JOB 1: In the forum thread, what do you have to pass as a string when you use register_parameter?

EXTRACT:
+--
What is the difference between `register_buffer` and `register_parameter` of `nn.Module`

I was reading the code of mask-rcnn to see how they fix their bn parameters. I notice that they use self.register_buffer to create the weight and bias, while, in the pytorch BN definition, self.register_parameter is used when affine=True. Could I simply think that buffer and parameter have everything in common except that buffer will neglect the operations to compute grad and update its values ?

By the way, what is the different between directly defining a nn.Paramter in the module and using register_parameter ?

9 Likes

Yes, you are correct in your assumption. If you have parameters in your model, which should be saved and restored in the state_dict, but not trained by the optimizer, you should register them as buffers.
Buffers won’t be returned in model.parameters(), so that the optimizer won’t have a change to update them.

Both approaches work the same regarding training etc.
There are some differences in the function calls however. Using register_parameter you have to pass the name as a string, which can make the creation of a range of parameters convenient. Besides that I think it’s just coding style which one you prefer.
+--
Rendered chart images
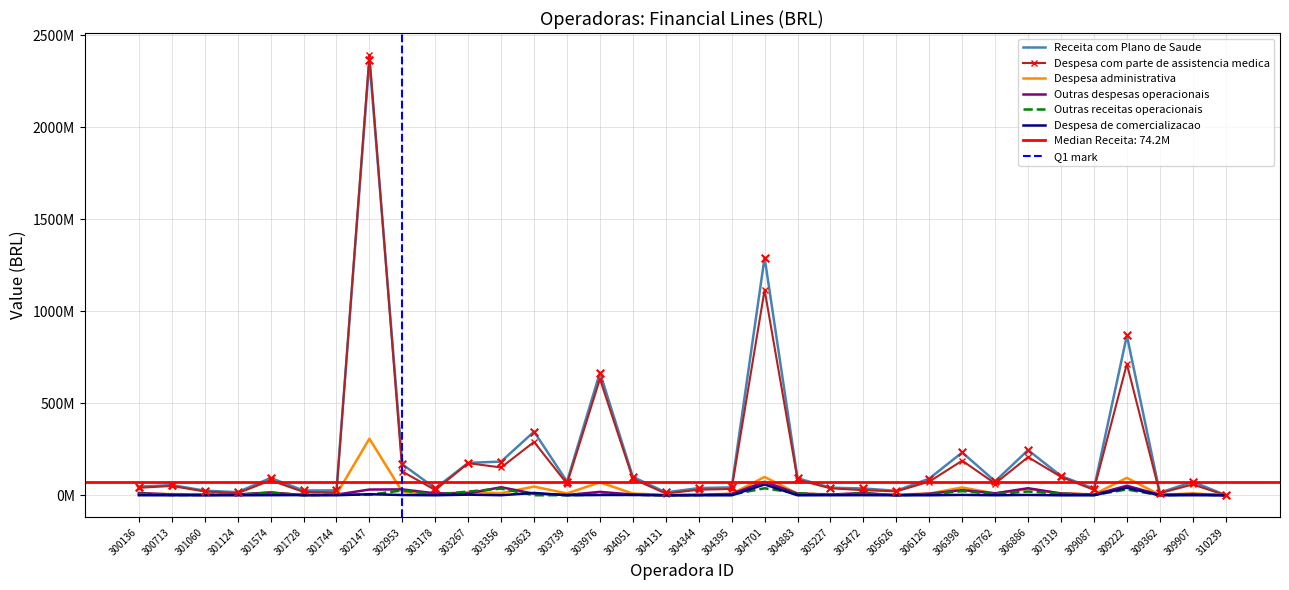

Which series reaches the minimum Y coordinate?

Despesa de comercializacao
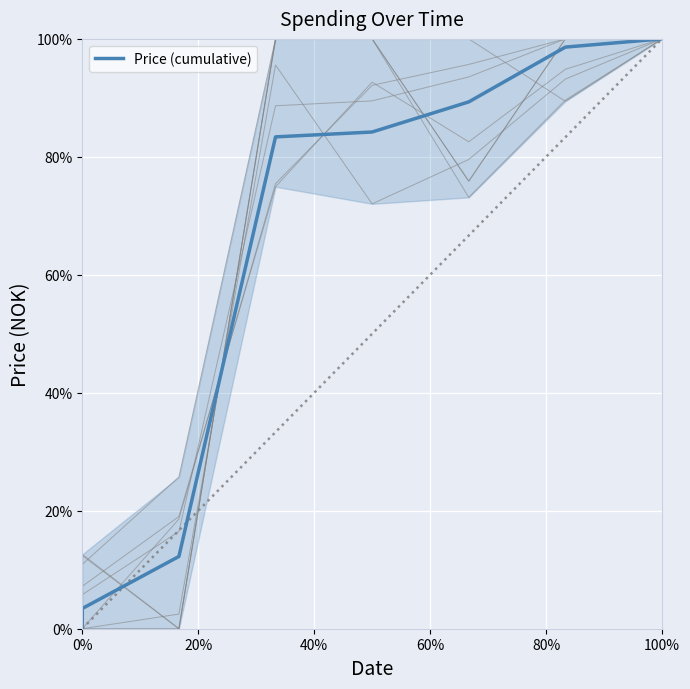

Which has a higher value, 40% or 100%?

100%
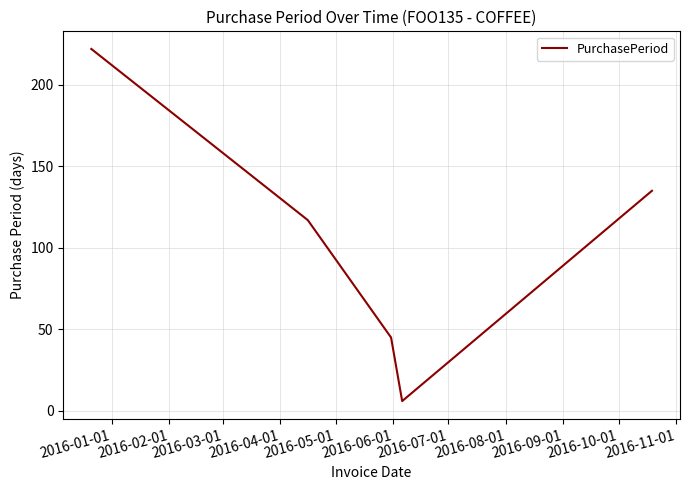

What is the difference between the maximum and minimum values?

216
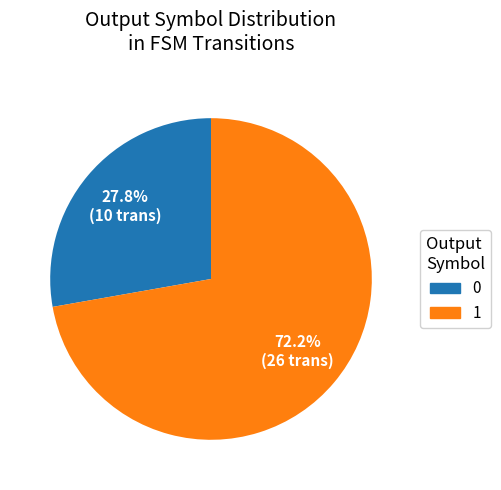

Approximately how many times larger is the value at 0 compared to 1?

0.4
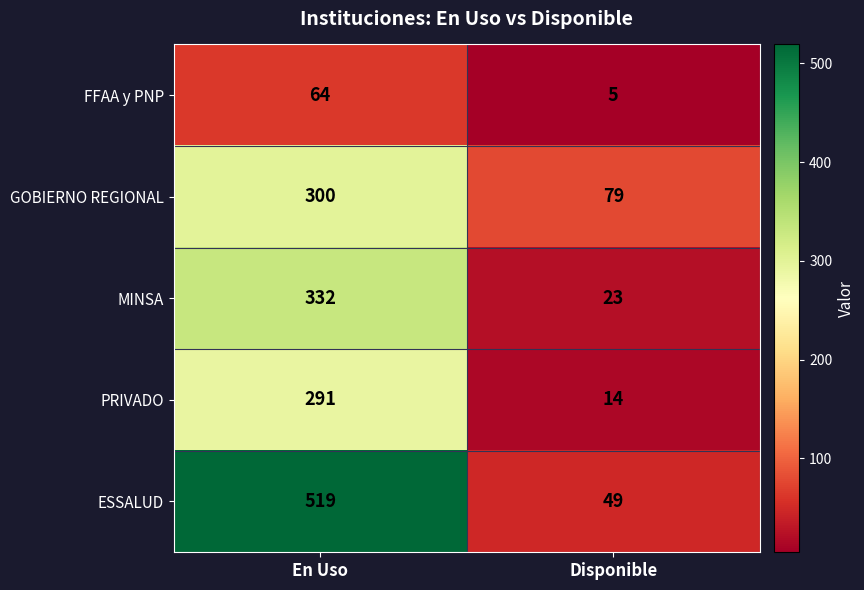

What is the difference between the highest and lowest values at Disponible?

74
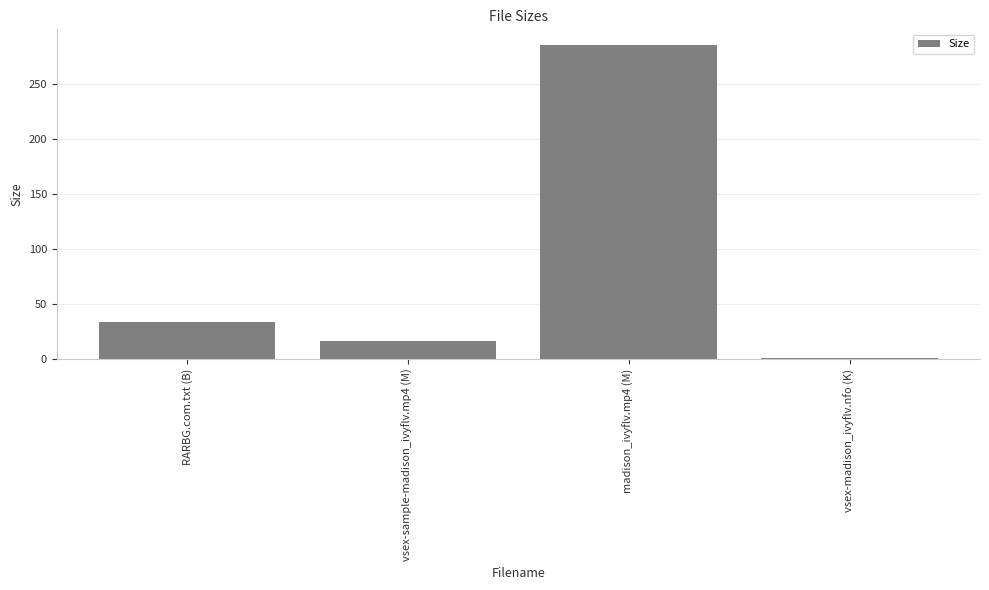

Is it true that the value at madison_ivyflv.mp4 (M) is 70.1?

False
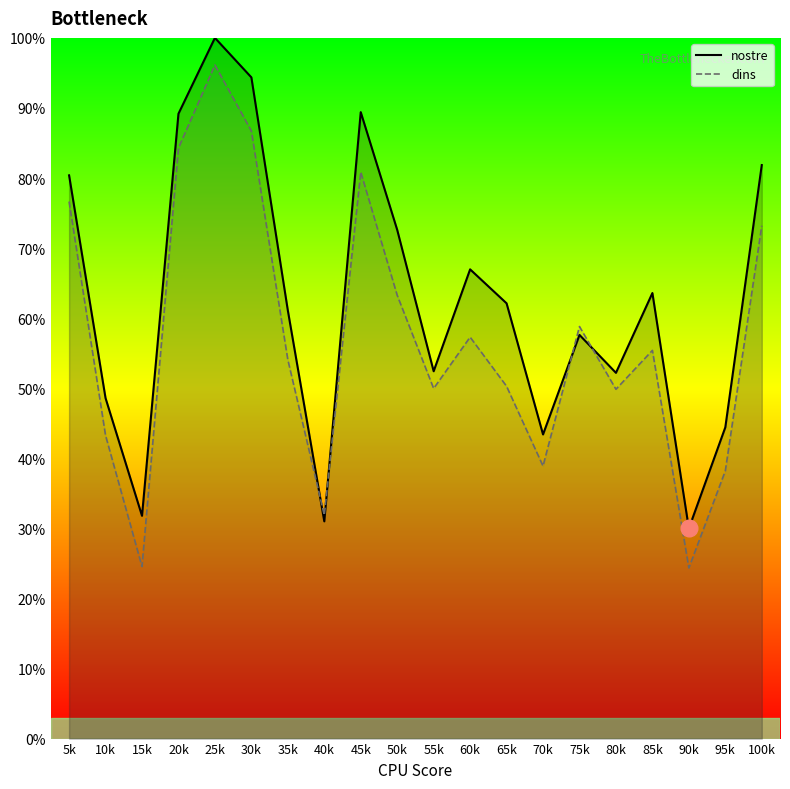

Reading left to right, list all the values displayed in this chart.

1=80.4	2=48.6	3=31.8	4=89.2	5=100.0	6=94.4	7=61.1	8=31.0	9=89.4	10=72.6	11=52.4	12=67.0	13=62.1	14=43.4	15=57.6	16=52.2	17=63.6	18=30.0	19=44.4	20=81.8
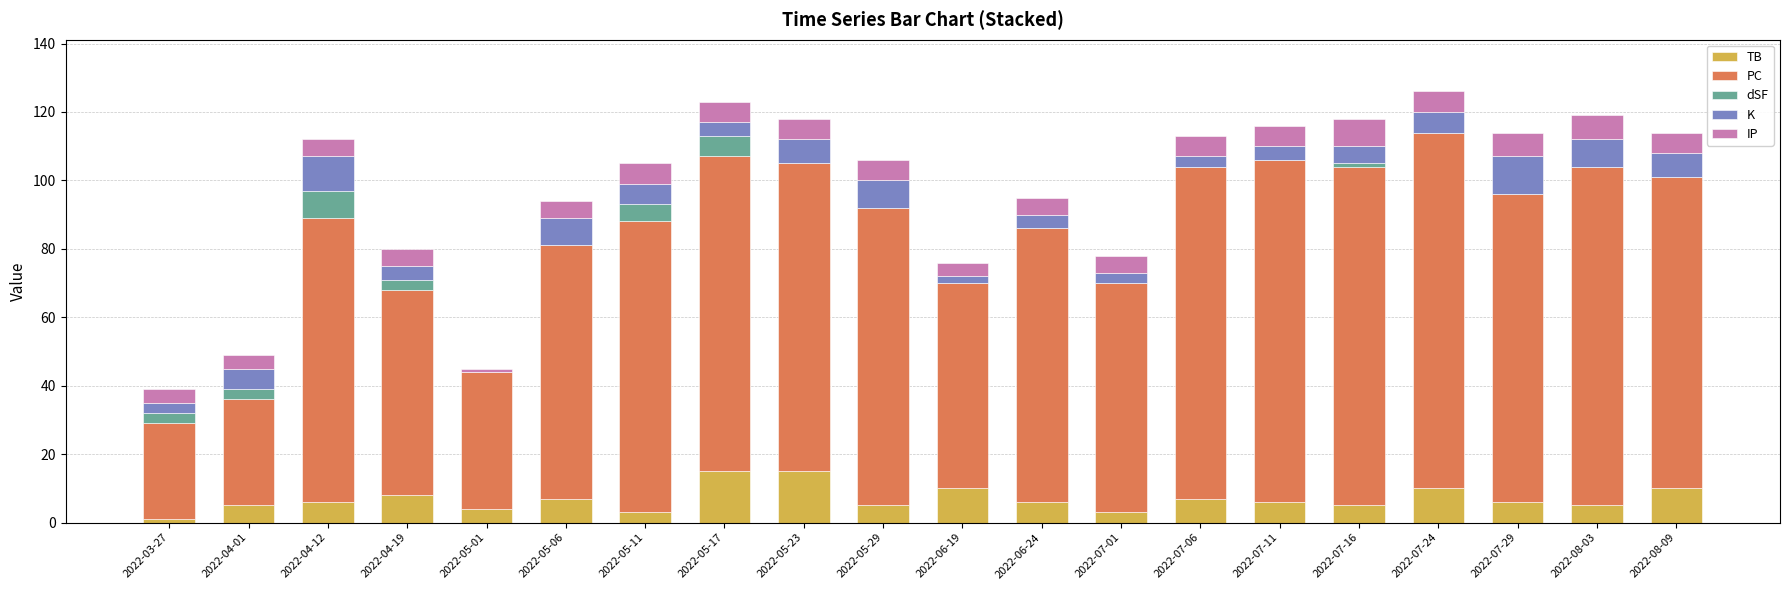

What is the sum of the TB values at 2022-05-11 and 2022-07-01?

6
+--
JOB 2: Retype everything in the records from the line containing "Approximately how many" down to the end of the records, with both ends included. Leave the pictures out of your answer.

OUTPUT 1: You have to pass the name as a string.

OUTPUT 2:
Approximately how many times larger is the value at 0 compared to 1?

0.4

What is the difference between the highest and lowest values at Disponible?

74

Is it true that the value at madison_ivyflv.mp4 (M) is 70.1?

False

Reading left to right, list all the values displayed in this chart.

1=80.4	2=48.6	3=31.8	4=89.2	5=100.0	6=94.4	7=61.1	8=31.0	9=89.4	10=72.6	11=52.4	12=67.0	13=62.1	14=43.4	15=57.6	16=52.2	17=63.6	18=30.0	19=44.4	20=81.8

What is the sum of the TB values at 2022-05-11 and 2022-07-01?

6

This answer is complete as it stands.